★ ★ ☆ ☆ ☆
“Ramona flowers?” – Two words that entered my mind
during Rupert Sanders’ remake of Ghost in the Shell and refused to go
away, destroying any remaining chance it had of being taken seriously. Scarlett
Johansson’s perfectly arranged bangs and dyed tips echoed the look of Scott
Pilgrim Vs. The World’s manic pixie dream girl so irritably that every
accusation levelled at the films whitewashing came flooding to the forefront.
First a manga comic, then a critically revered
anime, Ghost in the Shell is a story predominantly focused on philosophical themes of humanity, identity and artificiality. Its heroine, Major
(played here by Johansson), is a human brain encased in a cyborg body, honed
and exploited by a tech corporation in near-future Japan to take down dangerous
criminals. In this version, Major begins to question her identity when repressed
memories emerge, coinciding with her attempts to apprehend criminal mastermind
Kuze (Michael Pitt).
There is no reason whatsoever that a direct live
action remake of Mamoru Oshii’s film couldn’t work: it could surpass the odd
barrier that some audiences have with anime and possibly make room for more
recent developments in the philosophical debate concerning our ever-evolving
relationship with technology. To its small credit, this new version does make
extraordinary use of contemporary digital animation, recreating the futuristic
landscape with aplomb. Cinematographer Jess Hall should be applauded for some
truly stellar work, as should composer Clint Mansell…but both deserve to have
their work attached to a far better film.
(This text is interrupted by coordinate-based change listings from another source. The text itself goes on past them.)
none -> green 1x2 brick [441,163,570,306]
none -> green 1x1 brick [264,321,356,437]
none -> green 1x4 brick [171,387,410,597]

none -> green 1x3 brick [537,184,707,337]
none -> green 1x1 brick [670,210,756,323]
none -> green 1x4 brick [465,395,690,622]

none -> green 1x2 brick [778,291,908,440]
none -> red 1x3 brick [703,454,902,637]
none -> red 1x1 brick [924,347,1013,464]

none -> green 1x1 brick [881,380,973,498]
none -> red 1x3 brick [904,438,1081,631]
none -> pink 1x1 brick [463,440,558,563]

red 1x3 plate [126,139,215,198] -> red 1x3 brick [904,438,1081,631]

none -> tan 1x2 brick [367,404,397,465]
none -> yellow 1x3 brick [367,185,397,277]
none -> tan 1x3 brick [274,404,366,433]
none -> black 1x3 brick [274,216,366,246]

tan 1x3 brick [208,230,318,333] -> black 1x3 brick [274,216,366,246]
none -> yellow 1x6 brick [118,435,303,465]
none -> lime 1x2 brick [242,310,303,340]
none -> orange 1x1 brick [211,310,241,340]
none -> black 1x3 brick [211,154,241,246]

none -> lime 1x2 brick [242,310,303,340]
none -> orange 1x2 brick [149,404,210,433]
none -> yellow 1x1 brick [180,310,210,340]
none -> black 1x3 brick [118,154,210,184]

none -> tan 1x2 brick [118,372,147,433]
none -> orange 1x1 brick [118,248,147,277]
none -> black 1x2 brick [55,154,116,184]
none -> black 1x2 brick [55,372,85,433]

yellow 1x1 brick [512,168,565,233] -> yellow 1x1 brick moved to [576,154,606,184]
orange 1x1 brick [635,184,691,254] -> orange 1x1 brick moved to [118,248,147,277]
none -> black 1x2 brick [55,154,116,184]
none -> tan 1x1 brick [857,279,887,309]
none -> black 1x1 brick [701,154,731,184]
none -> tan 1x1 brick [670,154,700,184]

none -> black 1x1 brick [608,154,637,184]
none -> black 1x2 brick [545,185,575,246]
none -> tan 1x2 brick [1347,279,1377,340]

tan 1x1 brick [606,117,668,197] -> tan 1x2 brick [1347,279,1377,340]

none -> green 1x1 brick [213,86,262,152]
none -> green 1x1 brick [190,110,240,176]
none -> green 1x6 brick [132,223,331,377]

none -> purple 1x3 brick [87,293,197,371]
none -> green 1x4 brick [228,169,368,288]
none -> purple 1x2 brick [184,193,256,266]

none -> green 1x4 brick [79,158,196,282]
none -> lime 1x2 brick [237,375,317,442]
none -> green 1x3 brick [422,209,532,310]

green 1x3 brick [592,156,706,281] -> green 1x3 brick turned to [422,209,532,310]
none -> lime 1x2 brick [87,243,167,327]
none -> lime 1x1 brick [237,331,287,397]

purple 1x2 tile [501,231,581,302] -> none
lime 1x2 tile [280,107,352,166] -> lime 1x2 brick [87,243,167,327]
Anyone who’s seen the 1995 animation will be left exasperated
by the film’s spoon-feeding approach, and new audiences will gain little they
cannot find in other, far worthier films. Screenwriters Jamie Moss, William
Wheeler and Ehren Kruger shy away from doing anything that might remotely
challenge an audience with the fervour of a vampire shunning daylight. What
philosophical statements the film does exude are unoriginal at best, and issued
with the grace and volume of a foghorn at worst. “What we do is what defines
us”, Major blankly mutters to camera, simultaneously stealing the central
thesis of Batman Begins and condemning the film by its own mouth as
shallow and second-rate.
Not content with merely turning a treatise on what
it means to be human into just another “asset out of containment” thriller, Ghost in the Shell also turns iconic
characters into replaceable archetypes. Besides the obvious crime of casting a
white woman in a decidedly Asian role, conscripting Johansson as another
physically perfect but morally dubious killing machine is a thoroughly
uninspired move, and it shows. Pilou Asbæk does what he can as Major’s
sidekick, Batou, but is often lost in the scenery. Takeshi Kitano (the one
Asian actor in the main cast) brings his usual gravitas despite an underwritten
role, but Juliette Binoche (playing the Doctor behind Majors mechanical
enhancements) looks plain bored.
In all fairness, I think I’d have given up trying
long before her when presented with such a predictable script. Empty platitudes
aside, it’s just a bit insulting to have everything laid out so blindingly: for
some reason, Batou’s cybernetic eyes have a backstory, and the telepathic
communication between augmented humans are directly referred to as “thought-comms”.
Those odd, unexplained elements that helped the original stand out have been
muted by the heavy-handed exposition one would expect from a prequel, not an
outright remake.
The action sequences carry some swirling neon
elegance and the overall construction is solid (its vision of the future
possibly outstripping the as-yet unreleased Blade
Runner 2049), but there’s just no escaping Ghost in the Shell’s unforgivable
whitewashing and sheer intellectual bankruptcy.